The schools diverge sharply on size. John Ward enrolls 212 students; Mason-Rice enrolls 334 — a student body 57 percent larger. That difference flows directly into the classroom: John Ward runs a 10.1:1 student-teacher ratio, one of the tightest in Newton, while Mason-Rice operates at 11.9:1. Families prioritizing individual teacher access have a structural argument for John Ward; families who want their child embedded in a larger, more socially varied peer group have a structural argument for Mason-Rice.

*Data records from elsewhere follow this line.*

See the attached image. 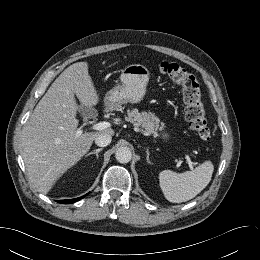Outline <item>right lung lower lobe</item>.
<instances>
[{
	"label": "right lung lower lobe",
	"mask_w": 260,
	"mask_h": 260,
	"mask_svg": "<svg viewBox=\"0 0 260 260\" xmlns=\"http://www.w3.org/2000/svg\"><path fill=\"white\" fill-rule=\"evenodd\" d=\"M84 196H86V195H84ZM84 196L76 198V199H70V200H58L57 202L63 203V204H70V203H74V202L82 199Z\"/></svg>",
	"instance_id": "1"
}]
</instances>
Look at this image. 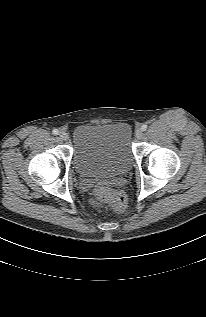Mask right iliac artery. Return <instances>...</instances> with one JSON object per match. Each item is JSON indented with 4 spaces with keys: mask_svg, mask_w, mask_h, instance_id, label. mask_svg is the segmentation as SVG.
<instances>
[{
    "mask_svg": "<svg viewBox=\"0 0 206 317\" xmlns=\"http://www.w3.org/2000/svg\"><path fill=\"white\" fill-rule=\"evenodd\" d=\"M52 133H53L54 135H58V134H59V131H58V129H54V130L52 131Z\"/></svg>",
    "mask_w": 206,
    "mask_h": 317,
    "instance_id": "right-iliac-artery-1",
    "label": "right iliac artery"
}]
</instances>
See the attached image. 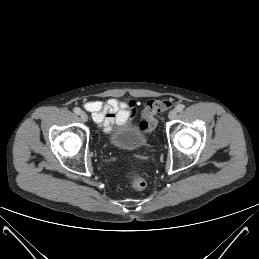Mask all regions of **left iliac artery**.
<instances>
[{"label": "left iliac artery", "instance_id": "1", "mask_svg": "<svg viewBox=\"0 0 259 259\" xmlns=\"http://www.w3.org/2000/svg\"><path fill=\"white\" fill-rule=\"evenodd\" d=\"M183 109H184V106L182 104H179V105L176 106V110L178 112H181Z\"/></svg>", "mask_w": 259, "mask_h": 259}]
</instances>
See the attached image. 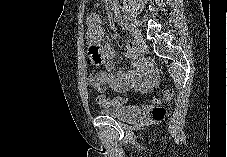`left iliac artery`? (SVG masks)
Instances as JSON below:
<instances>
[{
	"label": "left iliac artery",
	"instance_id": "obj_1",
	"mask_svg": "<svg viewBox=\"0 0 227 157\" xmlns=\"http://www.w3.org/2000/svg\"><path fill=\"white\" fill-rule=\"evenodd\" d=\"M122 25H123L124 29H126V30H130L131 29L130 26L127 23H123Z\"/></svg>",
	"mask_w": 227,
	"mask_h": 157
}]
</instances>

Both schools serve the identical grade band — kindergarten through fifth grade — and sit 1.2 miles apart within Newton Centre, so neither geography nor program scope cleanly separates them. With academic scores locked at 9.8 and no data showing differentiated magnet programs or special curricular tracks, the decision ultimately pivots on what parents weight more: Mason-Rice's edge in growth, overall rating, and state rank, or John Ward's smaller enrollment and lower student-teacher ratio.

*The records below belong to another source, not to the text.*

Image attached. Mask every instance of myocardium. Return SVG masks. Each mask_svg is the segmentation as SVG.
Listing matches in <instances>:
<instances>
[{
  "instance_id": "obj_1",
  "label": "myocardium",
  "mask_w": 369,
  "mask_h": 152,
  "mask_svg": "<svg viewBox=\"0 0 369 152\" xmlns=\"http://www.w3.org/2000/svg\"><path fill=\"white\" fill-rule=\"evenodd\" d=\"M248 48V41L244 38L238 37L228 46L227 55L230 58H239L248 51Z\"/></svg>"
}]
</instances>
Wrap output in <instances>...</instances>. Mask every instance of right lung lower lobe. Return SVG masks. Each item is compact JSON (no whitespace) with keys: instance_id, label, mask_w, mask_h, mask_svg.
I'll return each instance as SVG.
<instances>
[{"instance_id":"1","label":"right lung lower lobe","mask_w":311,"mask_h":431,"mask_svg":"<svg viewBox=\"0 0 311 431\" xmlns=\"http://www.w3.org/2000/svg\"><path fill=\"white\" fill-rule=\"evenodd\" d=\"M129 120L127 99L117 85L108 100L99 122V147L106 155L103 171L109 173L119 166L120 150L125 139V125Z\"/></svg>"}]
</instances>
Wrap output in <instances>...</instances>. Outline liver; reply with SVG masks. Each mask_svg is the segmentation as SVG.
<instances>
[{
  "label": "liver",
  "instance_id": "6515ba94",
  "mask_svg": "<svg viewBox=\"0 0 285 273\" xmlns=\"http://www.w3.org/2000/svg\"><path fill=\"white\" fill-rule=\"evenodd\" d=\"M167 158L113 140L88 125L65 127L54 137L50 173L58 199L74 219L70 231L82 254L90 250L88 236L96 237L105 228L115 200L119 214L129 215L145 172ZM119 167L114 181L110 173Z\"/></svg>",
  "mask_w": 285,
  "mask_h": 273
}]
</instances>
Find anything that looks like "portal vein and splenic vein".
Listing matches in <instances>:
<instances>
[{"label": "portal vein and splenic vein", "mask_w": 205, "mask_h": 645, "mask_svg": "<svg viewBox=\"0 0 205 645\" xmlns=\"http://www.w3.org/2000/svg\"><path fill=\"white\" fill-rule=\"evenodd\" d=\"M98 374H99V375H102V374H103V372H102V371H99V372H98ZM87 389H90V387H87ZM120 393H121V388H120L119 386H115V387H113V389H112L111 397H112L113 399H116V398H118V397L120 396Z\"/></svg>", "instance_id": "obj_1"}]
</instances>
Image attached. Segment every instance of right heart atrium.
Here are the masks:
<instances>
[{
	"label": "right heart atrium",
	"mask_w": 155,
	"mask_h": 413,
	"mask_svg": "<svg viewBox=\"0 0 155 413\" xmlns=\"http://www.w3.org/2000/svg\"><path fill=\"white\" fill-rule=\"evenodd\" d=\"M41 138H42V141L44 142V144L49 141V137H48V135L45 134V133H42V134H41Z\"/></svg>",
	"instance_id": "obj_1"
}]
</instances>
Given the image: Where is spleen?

Editorial summary generated May 2026 · sonnet

Who each school fits

John Ward

John Ward suits families who want their child known by name in every classroom. Its 10.1:1 student-teacher ratio and 212-student enrollment create a structurally more intimate environment than Mason-Rice without any sacrifice in academic quality — both schools score 9.8 academically, and John Ward's #76 state rank confirms it competes at the top tier of Massachusetts elementary schools.

Mason-Rice

Mason-Rice fits families who weight school-wide performance metrics and a broader peer community. Its #49 state rank, 9.2 overall rating, and 8.6 growth score each run ahead of John Ward's figures, and its 334-student enrollment offers more social variety across grade levels — the better fit for children who thrive in a larger, more active school setting while still benefiting from strong academics.